The statement said the ministry tasked the deputy minister for security affairs “to directly supervise the investigation to ensure the perpetrators are identified and arrested as quickly as possible.”
The security camera footage, verified by Reuters and by a doctor who witnessed the incident as being filmed inside Sweida National Hospital, shows four men in green military fatigues and one man in a black uniform with the words “Interior Ministry” printed on his back.
In the footage, the five security forces stand in front of a group of about two dozen people in hospital scrubs, kneeling or squatting on the floor. One man in scrubs is standing.
Two of the men in fatigues grab the standing man and slap him, as if trying to force him to sit. The man in scrubs resists and pulls one of the attackers in a headlock and onto the floor.
The other armed men intervene to release their colleague. The man in scrubs is then shot twice while on the floor, first with a rifle by one of the uniformed men and then with a pistol by a second uniformed man.
In the footage, which has no sound, the fighters appear to address the rest of the group, then drag the motionless man away by his feet, leaving a streak of blood on the hospital floor.
The Syrian defense ministry did not immediately respond to questions from Reuters on the incident.
The footage is the latest to emerge of execution-style killings in Sweida, where sectarian bloodshed last month left more than 1,000 people dead, according to the Syrian Network for Human Rights. A fact-finding committee has been set up to investigate reports of abuses.
WITNESS
Reuters was able to confirm the location of the footage from the floor, doors and walls, which matched media coverage of the hospital lobby. The date on the CCTV footage says the incident took place at about 3:16 p. on July 16.
Syrian armed forces were deployed to Sweida city on July 15 to quell clashes between Bedouin tribes and Druze fighters, but the violence worsened after they entered.
A senior doctor in the hospital‘s orthopedic department who was in the hospital at the time and witnessed the incident said the security forces had stormed the hospital on July 16.

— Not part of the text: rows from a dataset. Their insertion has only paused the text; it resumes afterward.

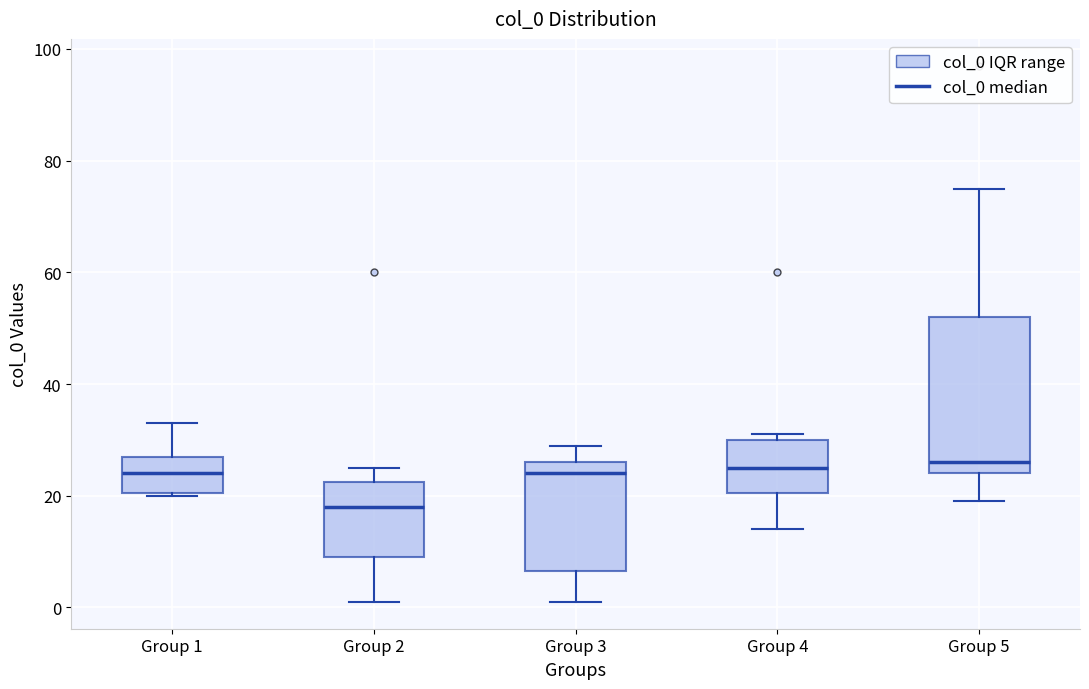

Reading left to right, read every box against the y-axis: the position of its median line, the range the box covers, and the ends of its whiskers. The values are not printed on the chart, so give them approximately, as read against the axis.

Group 1: median 24, box 20 to 28, whiskers 20 to 34
Group 2: median 18, box 10 to 22, whiskers 2 to 26
Group 3: median 24, box 6 to 26, whiskers 2 to 30
Group 4: median 26, box 20 to 30, whiskers 14 to 32
Group 5: median 26, box 24 to 52, whiskers 20 to 76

The doctor identified the slain man as Muhammad Bahsas, a civil engineer who had come to the hospital to volunteer.
The doctor, who spoke on condition of anonymity out of fear of reprisals, said one of the security personnel who had shot Bahsas told the rest of the group: “Anyone who speaks up to us will end up like him.”
The doctor said the armed men then combed through the hospital for hours, searching for weapons and repeatedly calling the medical staff and volunteers “pigs.” The security forces kept medical staff confined to hospital rooms overnight and left the hospital by the morning, the doctor said.